人の良いハルノは代わりに賭けに出る事を承諾。
なぜハルノが簡単に承諾したかと云うと、父親の影響だった。
頼りがいが有り、慕われていた父親を尊敬し目標にしていたからだ。
その事を知っていたジェイカーはハルノが出てくる事を予測していた。
それ以前に全てジェイカーの策だったのだ。
「実は騙されたって助けて貰いに来た人は、ジェイカーに買収されてたのよ! 父さんと仲が良かったから助けに入ったのに。
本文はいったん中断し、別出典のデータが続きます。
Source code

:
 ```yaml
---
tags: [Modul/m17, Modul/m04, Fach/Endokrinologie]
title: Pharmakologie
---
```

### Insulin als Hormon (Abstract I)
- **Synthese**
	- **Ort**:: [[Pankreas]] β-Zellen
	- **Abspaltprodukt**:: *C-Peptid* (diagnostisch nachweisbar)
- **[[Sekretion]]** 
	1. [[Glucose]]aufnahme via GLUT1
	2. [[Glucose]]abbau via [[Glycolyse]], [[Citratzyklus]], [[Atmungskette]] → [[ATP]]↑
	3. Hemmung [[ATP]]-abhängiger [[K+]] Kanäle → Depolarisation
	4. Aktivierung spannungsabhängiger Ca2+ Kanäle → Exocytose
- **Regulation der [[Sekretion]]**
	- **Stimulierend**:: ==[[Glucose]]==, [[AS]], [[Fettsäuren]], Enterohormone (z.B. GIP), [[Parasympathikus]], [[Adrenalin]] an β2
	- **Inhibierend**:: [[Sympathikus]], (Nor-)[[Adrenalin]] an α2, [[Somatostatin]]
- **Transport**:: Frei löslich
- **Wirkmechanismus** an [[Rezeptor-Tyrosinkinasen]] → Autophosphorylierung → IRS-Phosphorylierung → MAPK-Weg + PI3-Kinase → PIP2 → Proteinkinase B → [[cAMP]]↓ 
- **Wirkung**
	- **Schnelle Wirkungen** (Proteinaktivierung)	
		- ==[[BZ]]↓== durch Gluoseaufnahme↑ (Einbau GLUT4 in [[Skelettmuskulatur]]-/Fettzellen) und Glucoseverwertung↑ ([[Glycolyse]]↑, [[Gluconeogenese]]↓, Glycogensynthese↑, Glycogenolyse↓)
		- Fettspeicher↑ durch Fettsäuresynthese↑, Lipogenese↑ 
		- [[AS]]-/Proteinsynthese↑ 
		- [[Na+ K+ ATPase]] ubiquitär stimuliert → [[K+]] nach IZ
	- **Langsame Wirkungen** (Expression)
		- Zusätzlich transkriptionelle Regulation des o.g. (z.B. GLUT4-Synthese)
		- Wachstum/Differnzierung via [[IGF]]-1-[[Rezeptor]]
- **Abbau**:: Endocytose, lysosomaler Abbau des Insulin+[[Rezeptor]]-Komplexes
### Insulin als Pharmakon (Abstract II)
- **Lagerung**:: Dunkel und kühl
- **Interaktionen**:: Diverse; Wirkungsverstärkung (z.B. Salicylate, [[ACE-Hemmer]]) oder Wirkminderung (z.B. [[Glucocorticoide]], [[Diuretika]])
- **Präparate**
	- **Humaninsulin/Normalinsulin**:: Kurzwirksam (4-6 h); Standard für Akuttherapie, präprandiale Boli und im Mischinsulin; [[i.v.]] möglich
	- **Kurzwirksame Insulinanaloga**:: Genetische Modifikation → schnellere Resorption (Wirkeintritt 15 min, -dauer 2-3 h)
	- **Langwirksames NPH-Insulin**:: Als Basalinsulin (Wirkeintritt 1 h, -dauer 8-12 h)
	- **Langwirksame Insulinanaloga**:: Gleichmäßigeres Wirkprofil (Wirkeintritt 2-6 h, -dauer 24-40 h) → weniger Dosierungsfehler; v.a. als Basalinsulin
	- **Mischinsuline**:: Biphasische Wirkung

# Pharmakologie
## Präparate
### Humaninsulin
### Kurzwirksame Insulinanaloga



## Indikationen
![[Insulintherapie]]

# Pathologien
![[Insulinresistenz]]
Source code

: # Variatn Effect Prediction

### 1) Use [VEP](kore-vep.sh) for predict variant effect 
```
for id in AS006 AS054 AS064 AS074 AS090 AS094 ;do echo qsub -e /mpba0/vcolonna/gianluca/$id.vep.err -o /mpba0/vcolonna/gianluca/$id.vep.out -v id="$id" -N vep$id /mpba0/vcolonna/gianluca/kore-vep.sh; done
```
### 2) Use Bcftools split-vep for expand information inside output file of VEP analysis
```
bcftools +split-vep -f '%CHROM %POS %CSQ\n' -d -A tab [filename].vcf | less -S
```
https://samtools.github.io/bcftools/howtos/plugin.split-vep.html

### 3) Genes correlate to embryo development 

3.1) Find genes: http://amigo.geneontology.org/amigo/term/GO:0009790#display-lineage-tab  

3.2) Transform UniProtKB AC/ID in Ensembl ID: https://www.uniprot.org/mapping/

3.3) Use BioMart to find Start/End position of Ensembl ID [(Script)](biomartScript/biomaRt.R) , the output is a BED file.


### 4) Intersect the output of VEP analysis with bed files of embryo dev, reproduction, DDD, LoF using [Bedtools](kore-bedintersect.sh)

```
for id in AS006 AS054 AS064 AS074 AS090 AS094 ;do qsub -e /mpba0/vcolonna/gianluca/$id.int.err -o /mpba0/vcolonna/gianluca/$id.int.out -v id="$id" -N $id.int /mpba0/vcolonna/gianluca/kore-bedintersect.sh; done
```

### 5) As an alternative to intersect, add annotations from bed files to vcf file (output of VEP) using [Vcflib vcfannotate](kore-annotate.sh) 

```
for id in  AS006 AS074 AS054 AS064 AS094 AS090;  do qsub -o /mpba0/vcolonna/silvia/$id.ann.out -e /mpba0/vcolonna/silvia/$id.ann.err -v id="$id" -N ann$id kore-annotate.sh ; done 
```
その私を騙すなんて! あいつぅぅぅ!」
思い出し怒りというのか。
ハルノの怒りは尋常ではない。
しばらくは話にならず一方的な愚痴を聴き続けるだけだった。
ネオはイチゴ牛乳を飲みながら怒りが収まるのを待ち続けるしかない。
瓶で五本飲み終わる頃に話は核心部に迫っていた。
ネオは情報が漏れない為に個室に来たと思っていたが、それは間違いだった。
個室とはいえ厳重とは言い難い公共施設。
情報が漏れないと思う方がおかしい。
ネオは自身の知識のなさが、いずれ仇となるかもしれないと感じていた。
ハルノが個室を選んだのはジェイカー一家にバレない為。
上の階を目指すジェイカーは滅多に下に降りてこない。
実際、ハルノをハメたのも子分だった。
人ごみが多く地下一階に来たのは、そういう訳だった。
バレてはいけない理由は契約で『次にジェイカーと会う時に三百万用意してスミカと交換する』だからだ。